Análisis

¿QUÉ TIPO DE MAGISTRADOS QUEREMOS?

Lo que el gobierno se propone con las elecciones judiciales no es tan inocente como cubrir las vacantes que, por cierto, se multiplicaron por el acoso gubernamental contra los magistrados insumisos al dictat político del Órgano Ejecutivo. El objetivo primario de esa consulta tampoco es aliviar la pesada carga procesal acumulada en años de  inoperancia funcional. Su real propósito es contar con una magistratura dócil a la suprema voluntad del poder central.

Aún así, el gobierno presume de que éste sistema de provisión de cargos judiciales por elección directa de la ciudadanía va ser una elección “inédita”, es una media verdad, tan sólo cuando se trata, por ejemplo en una pequeña comunidad en donde se eligen jueces de paz entre los ciudadanos probos o los ancianos prudentes. En el resto de los sistemas vigentes en el mundo, se exige que los aspirantes a loa puestos judiciales o – en algunos sistemas, a “la carrera judicial”, profesional e inamovible – se les exija una elevada preparación académica y una total transparencia en el ejercicio de su función, de tal manera que haga visible todas sus determinaciones y posible el control democráticos de la misma. Es más, en algunos sistemas de ingreso a la carrera judicial, sea por elección o por concurso de méritos, se da la oportunidad al postulante de recibir unos cursos de complementación destinados a impartir los conocimientos jurídicos especializados y su aplicación concreta en la inmensa variedad de conflictos que el nuevo magistrado tendrá que  resolver.

Lo que sí es “inédito” en el mundo de la judicatura democrática es la elección de los altos magistrados entre los postulantes preseleccionados por criterios políticos, sin haber dado oportunidad a otros aspirantes mejor preparados y políticamente  independientes.  Como está demostrado por la milenaria experiencia de la administración de la justicia, es que el control político de los tribunales origina automáticamente una drástica pérdida de independencia por parte de la misma.
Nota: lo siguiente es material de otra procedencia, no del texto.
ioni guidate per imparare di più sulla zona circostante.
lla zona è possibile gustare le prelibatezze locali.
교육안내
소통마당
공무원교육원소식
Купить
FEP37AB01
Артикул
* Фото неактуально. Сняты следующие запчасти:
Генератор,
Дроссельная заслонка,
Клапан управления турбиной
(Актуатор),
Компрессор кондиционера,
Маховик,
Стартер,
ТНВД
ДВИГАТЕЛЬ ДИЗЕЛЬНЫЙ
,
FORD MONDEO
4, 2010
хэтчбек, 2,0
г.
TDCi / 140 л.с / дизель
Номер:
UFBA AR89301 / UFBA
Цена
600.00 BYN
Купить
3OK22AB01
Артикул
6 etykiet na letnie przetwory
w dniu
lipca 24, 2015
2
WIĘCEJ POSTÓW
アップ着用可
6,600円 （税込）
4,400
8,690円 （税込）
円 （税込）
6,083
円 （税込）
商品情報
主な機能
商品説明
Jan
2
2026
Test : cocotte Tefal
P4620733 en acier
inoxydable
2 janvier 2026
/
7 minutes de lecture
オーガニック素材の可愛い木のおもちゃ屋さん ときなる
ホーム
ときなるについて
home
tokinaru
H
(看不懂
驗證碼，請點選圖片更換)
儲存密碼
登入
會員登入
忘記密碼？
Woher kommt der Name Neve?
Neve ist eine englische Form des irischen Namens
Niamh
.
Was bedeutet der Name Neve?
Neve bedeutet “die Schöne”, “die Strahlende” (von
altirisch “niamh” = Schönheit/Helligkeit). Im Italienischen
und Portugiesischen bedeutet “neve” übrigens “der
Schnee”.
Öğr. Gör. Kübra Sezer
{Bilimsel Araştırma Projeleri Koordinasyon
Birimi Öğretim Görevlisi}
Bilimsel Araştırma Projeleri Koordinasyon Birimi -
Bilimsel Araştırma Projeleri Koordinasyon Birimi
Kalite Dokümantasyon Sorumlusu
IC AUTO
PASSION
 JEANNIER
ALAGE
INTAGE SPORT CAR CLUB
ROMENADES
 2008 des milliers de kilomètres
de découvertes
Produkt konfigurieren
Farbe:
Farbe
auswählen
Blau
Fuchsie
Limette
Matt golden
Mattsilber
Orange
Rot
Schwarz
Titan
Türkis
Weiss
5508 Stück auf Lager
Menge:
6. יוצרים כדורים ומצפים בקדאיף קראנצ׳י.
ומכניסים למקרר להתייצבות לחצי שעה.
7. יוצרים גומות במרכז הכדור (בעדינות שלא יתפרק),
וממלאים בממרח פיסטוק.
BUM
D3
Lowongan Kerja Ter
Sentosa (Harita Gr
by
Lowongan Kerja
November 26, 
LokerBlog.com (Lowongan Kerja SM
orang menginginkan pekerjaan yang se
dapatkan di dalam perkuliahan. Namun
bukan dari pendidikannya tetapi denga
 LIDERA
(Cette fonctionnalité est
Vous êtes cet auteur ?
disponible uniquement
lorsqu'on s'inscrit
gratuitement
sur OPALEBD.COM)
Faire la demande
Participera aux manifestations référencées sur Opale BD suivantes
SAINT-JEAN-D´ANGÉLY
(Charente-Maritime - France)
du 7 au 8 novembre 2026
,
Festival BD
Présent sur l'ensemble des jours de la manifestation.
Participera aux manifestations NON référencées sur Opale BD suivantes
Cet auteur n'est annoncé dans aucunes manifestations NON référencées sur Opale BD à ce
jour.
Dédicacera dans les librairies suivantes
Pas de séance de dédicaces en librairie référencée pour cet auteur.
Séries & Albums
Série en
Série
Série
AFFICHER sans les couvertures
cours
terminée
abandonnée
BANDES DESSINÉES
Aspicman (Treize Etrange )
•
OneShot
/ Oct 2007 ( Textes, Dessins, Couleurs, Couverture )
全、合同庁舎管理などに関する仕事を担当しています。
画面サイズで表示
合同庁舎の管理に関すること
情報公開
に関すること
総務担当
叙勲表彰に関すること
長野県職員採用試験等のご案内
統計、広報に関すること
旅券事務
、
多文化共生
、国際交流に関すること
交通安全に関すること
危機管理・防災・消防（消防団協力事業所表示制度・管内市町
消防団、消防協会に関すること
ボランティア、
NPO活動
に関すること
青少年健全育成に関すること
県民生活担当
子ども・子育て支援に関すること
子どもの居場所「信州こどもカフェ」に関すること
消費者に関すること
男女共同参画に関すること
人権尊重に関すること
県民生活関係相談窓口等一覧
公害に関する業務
Hablemos ahora de la papeleta electoral. Esta vez no es multicolor ni multisigno como era en las consultas “neoliberales”, lo cual fue un progreso metodológico del voto universal. Lo “inédito” de la papeleta para la elección judicial del día 16 de este mes,   consiste en la multifoto, elevada a la enésima potencia. Uno diría que esa exhibición de rostros se trata de un reñido concurso de “bellezas judiciales”. O una lista de ofertas en el “mercado forense” en tiempos de liquidación.

Conclusión. El gobierno plurinacional, socialista, comunitario ha perdido una oportunidad más de proporcionar a la ciudadanía un poder judicial independiente, confiable, libre de la instrumentalización del poder central, capaz de juzgar y hacer ejecutar lo juzgado y merecedor del aprecio y confianza ciudadana, como responsables de la más alta y noble función del Estado.